The Second Way of Service
(17) ‘This is eternal life: to know you, the only true God, and Jesus Christ, whom you have sent.’ (John 17.3)
True knowledge is knowledge of God. Tertiaries therefore give priority to devotional study of scripture as one of the chief means of attaining that knowledge of God that leads to eternal life.Under the rubric of study, priority should be given to Scripture because it is through Scripture that we can most reliably hear God. God may speak to us in many other ways. But God has promised that he will speak to us through the words of these texts.
But what is meant by ‘devotional study’ of Scripture? It is certainly not a matter of applying our intellectual skills in order to tease out the original meaning intended by the human author(s). All texts of any complexity say more than their authors intended to say. And in the case of the Bible, we also have to reckon with a divine author working in, with and under the human authors.
However, devotional study is study in the sense that it should be disciplined and systematic. Over the centuries, Christians have devised many different approaches to the disciplined reading of the Bible but one of the longest lasting (and arguably one of the most helpful) is the approach known as lectio divina (‘divine reading’), which traditionally consists of four phases:
- Lectio: This is slow, attentive reading of the chosen passage, which is usually fairly short.

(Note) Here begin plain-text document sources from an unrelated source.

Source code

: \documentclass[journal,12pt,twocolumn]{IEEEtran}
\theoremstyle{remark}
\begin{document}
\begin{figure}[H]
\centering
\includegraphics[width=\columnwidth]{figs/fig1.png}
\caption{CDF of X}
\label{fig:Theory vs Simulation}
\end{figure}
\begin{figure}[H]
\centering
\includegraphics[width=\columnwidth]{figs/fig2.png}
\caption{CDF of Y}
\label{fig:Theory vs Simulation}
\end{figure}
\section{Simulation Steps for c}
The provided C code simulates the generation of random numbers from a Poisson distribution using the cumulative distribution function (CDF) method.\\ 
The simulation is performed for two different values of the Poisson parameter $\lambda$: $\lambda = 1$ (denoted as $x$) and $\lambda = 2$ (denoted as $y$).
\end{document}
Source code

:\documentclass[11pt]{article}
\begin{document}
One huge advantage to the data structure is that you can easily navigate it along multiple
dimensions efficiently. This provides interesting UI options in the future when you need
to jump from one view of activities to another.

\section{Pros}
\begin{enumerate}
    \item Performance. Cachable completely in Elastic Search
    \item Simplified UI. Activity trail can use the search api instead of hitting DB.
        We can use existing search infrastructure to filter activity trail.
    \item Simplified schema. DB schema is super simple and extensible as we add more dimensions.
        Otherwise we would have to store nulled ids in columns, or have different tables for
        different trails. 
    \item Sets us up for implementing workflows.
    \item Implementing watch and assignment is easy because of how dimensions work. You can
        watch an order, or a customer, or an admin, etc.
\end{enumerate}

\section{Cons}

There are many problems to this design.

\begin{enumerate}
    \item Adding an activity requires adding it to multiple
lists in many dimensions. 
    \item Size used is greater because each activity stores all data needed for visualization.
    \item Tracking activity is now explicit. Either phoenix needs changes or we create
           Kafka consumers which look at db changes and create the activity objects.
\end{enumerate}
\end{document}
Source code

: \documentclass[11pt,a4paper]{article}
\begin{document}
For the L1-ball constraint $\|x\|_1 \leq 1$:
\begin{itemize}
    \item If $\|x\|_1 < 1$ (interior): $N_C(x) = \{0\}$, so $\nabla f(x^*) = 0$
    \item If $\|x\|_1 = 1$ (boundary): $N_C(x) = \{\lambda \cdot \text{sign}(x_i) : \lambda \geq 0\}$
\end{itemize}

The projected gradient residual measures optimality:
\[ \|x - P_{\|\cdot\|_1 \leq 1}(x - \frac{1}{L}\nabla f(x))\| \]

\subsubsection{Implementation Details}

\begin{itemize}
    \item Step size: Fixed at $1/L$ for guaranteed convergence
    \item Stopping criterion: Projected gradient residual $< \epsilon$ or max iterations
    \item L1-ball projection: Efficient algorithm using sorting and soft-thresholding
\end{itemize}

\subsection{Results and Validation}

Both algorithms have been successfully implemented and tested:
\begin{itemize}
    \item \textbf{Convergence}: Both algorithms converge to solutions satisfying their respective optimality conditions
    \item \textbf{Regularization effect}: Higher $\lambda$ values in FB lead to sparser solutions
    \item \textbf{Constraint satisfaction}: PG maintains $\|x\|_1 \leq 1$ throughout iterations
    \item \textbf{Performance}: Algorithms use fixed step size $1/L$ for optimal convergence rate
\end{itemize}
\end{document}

Generally speaking the same passage will be read over several times (four times in traditional Benedictine practice), each time with a different emphasis.
- Meditatio: This is the leisurely pondering of the passage (or perhaps just a sentence, phrase, or even word from the passage). The emphasis is not on attempting to analyse the passage but rather to receive it as a love letter from God.
- Oratio: Our prayerful response to what has gone through our mind (and heart) during meditatio.
- Contemplatio: The final phase is silent resting and listening in the loving presence of God.
On second thoughts, contemplatio is not really the final phase. The true final phase is when we go out from where we have been reading and praying and apply what we have learned in our daily lives.